## Data shown:
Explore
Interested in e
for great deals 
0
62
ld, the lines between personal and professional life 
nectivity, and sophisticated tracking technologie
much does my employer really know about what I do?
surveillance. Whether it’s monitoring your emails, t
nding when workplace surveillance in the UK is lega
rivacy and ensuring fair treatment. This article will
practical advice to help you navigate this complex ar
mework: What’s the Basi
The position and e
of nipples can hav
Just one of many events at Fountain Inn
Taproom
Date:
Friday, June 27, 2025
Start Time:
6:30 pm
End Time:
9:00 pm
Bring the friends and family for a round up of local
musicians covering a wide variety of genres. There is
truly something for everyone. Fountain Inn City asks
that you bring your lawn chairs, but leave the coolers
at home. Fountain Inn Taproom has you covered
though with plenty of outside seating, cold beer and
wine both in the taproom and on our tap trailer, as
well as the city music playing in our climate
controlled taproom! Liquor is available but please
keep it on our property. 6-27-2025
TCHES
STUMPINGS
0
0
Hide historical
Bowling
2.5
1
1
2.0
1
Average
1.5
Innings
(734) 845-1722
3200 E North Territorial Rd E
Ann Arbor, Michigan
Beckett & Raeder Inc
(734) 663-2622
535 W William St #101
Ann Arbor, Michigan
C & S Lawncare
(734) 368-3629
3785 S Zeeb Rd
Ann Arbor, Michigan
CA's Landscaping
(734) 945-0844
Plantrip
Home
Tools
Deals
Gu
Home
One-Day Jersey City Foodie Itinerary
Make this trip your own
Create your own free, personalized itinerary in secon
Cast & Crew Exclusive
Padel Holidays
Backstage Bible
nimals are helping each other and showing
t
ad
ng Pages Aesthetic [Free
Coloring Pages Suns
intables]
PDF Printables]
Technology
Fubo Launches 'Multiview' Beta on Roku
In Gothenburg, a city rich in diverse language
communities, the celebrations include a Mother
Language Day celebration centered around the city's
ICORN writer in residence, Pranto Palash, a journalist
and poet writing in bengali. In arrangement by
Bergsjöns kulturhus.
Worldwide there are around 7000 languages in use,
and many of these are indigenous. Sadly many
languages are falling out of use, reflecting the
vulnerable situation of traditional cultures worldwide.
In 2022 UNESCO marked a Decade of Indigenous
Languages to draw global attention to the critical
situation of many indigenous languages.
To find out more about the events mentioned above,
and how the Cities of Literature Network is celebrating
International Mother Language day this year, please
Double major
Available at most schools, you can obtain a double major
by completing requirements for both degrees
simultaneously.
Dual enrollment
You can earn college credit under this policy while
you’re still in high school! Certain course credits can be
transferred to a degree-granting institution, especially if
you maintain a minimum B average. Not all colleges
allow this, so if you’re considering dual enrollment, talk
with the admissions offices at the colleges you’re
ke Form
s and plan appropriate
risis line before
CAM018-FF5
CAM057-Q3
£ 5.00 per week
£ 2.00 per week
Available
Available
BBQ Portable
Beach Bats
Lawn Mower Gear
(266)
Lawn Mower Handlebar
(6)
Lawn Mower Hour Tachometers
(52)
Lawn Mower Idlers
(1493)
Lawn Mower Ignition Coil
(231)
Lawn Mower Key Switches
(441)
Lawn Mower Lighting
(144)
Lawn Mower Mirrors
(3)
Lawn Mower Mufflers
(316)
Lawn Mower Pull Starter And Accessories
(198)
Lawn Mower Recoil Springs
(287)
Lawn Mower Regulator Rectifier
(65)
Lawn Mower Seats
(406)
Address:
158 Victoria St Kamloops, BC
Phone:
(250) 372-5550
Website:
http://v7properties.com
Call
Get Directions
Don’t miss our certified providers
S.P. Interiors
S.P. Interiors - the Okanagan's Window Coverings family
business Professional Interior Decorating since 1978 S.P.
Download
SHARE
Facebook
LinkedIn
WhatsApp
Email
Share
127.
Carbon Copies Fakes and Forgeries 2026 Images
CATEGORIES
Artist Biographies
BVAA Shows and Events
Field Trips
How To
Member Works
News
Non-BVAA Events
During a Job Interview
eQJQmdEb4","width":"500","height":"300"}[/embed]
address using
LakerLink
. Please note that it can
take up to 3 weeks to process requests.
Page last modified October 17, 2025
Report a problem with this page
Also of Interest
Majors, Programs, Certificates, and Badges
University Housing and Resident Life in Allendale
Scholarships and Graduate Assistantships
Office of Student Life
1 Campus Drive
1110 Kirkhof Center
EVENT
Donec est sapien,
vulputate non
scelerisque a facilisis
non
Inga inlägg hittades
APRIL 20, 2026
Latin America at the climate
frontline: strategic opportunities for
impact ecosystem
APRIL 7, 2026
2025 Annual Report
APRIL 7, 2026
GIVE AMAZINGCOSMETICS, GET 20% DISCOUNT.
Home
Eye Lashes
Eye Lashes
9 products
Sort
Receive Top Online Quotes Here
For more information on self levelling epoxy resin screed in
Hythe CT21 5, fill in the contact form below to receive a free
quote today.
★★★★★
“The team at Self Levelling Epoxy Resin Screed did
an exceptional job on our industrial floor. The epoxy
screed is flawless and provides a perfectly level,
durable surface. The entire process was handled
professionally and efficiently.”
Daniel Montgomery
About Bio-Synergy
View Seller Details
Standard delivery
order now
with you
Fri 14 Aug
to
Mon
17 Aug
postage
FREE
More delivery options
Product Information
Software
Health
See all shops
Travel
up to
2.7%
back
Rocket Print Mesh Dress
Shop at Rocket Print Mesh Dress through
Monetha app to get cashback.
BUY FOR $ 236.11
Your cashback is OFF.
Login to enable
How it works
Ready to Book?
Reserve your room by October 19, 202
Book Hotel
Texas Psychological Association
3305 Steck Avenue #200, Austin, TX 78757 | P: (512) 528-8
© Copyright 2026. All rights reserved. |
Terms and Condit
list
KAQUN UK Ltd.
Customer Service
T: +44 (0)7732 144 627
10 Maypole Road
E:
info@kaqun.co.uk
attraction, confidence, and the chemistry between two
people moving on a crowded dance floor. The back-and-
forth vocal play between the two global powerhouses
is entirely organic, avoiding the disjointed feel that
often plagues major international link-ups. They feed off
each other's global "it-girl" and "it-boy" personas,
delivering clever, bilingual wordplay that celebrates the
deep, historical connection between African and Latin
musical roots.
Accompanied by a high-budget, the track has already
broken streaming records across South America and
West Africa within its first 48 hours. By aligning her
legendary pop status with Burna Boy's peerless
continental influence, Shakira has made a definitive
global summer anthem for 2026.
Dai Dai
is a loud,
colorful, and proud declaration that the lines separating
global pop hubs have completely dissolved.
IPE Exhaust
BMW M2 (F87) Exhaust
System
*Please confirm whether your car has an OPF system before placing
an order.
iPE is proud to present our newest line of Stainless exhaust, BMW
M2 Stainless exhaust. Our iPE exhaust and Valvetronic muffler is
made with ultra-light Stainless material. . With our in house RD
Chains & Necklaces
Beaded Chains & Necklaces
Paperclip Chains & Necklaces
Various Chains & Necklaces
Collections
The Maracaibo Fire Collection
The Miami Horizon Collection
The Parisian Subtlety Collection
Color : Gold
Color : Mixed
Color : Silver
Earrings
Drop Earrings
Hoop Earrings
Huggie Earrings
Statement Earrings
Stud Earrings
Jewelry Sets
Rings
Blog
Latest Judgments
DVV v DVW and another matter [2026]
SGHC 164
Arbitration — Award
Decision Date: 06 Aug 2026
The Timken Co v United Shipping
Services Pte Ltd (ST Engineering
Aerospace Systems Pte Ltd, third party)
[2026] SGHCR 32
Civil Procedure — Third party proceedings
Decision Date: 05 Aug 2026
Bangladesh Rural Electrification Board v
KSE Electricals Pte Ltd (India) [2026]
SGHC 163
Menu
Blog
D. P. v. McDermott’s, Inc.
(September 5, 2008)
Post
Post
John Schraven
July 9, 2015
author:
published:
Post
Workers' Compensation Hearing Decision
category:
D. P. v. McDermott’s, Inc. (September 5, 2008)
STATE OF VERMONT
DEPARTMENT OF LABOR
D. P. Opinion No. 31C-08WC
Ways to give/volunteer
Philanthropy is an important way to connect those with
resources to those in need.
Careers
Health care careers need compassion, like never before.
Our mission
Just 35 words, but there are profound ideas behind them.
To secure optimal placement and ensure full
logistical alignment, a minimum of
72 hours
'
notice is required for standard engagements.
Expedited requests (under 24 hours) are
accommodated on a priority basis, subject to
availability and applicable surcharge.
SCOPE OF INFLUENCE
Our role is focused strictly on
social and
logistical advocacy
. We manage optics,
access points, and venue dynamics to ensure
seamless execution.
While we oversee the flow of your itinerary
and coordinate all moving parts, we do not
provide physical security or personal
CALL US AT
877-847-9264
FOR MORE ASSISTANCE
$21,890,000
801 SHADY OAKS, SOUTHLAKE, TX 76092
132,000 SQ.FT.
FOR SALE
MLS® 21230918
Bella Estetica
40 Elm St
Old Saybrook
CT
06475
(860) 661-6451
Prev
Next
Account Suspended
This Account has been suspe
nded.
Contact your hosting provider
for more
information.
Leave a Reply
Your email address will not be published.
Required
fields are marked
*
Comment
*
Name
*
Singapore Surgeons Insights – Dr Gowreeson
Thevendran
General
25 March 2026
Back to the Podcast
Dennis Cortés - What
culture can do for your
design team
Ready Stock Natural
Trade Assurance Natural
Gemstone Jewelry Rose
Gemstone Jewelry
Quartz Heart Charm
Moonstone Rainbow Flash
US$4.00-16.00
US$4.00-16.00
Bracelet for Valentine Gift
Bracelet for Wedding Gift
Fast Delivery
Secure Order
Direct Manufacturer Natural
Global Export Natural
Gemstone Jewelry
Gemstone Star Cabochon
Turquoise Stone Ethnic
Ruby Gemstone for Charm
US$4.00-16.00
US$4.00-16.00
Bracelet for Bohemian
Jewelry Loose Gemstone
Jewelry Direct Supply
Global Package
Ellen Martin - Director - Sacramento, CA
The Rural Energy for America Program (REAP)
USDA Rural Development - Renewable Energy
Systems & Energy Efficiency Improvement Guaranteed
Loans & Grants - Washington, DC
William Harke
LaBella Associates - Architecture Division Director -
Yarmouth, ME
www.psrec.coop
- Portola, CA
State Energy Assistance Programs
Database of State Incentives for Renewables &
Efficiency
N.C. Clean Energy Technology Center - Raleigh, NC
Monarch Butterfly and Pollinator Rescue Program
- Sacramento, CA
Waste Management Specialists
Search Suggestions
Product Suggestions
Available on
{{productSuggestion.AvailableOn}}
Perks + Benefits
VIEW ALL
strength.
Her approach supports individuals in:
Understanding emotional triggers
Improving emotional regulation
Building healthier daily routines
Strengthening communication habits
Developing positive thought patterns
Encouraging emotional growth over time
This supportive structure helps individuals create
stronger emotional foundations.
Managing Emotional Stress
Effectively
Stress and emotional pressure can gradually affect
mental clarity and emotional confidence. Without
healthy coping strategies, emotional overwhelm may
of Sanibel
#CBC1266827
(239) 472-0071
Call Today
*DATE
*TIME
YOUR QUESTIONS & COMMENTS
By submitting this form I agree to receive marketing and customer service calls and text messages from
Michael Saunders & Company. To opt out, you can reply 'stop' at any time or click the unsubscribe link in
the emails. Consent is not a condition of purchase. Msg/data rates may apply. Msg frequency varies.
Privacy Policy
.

## What to work on:
In the material above, transcribe exactly the lines beginning at the one with "frontline: strategic opportunities for" and ending at the one with "3305 Steck Avenue", both included.

## Answer to this exercise:
frontline: strategic opportunities for
impact ecosystem
APRIL 7, 2026
2025 Annual Report
APRIL 7, 2026
GIVE AMAZINGCOSMETICS, GET 20% DISCOUNT.
Home
Eye Lashes
Eye Lashes
9 products
Sort
Receive Top Online Quotes Here
For more information on self levelling epoxy resin screed in
Hythe CT21 5, fill in the contact form below to receive a free
quote today.
★★★★★
“The team at Self Levelling Epoxy Resin Screed did
an exceptional job on our industrial floor. The epoxy
screed is flawless and provides a perfectly level,
durable surface. The entire process was handled
professionally and efficiently.”
Daniel Montgomery
About Bio-Synergy
View Seller Details
Standard delivery
order now
with you
Fri 14 Aug
to
Mon
17 Aug
postage
FREE
More delivery options
Product Information
Software
Health
See all shops
Travel
up to
2.7%
back
Rocket Print Mesh Dress
Shop at Rocket Print Mesh Dress through
Monetha app to get cashback.
BUY FOR $ 236.11
Your cashback is OFF.
Login to enable
How it works
Ready to Book?
Reserve your room by October 19, 202
Book Hotel
Texas Psychological Association
3305 Steck Avenue #200, Austin, TX 78757 | P: (512) 528-8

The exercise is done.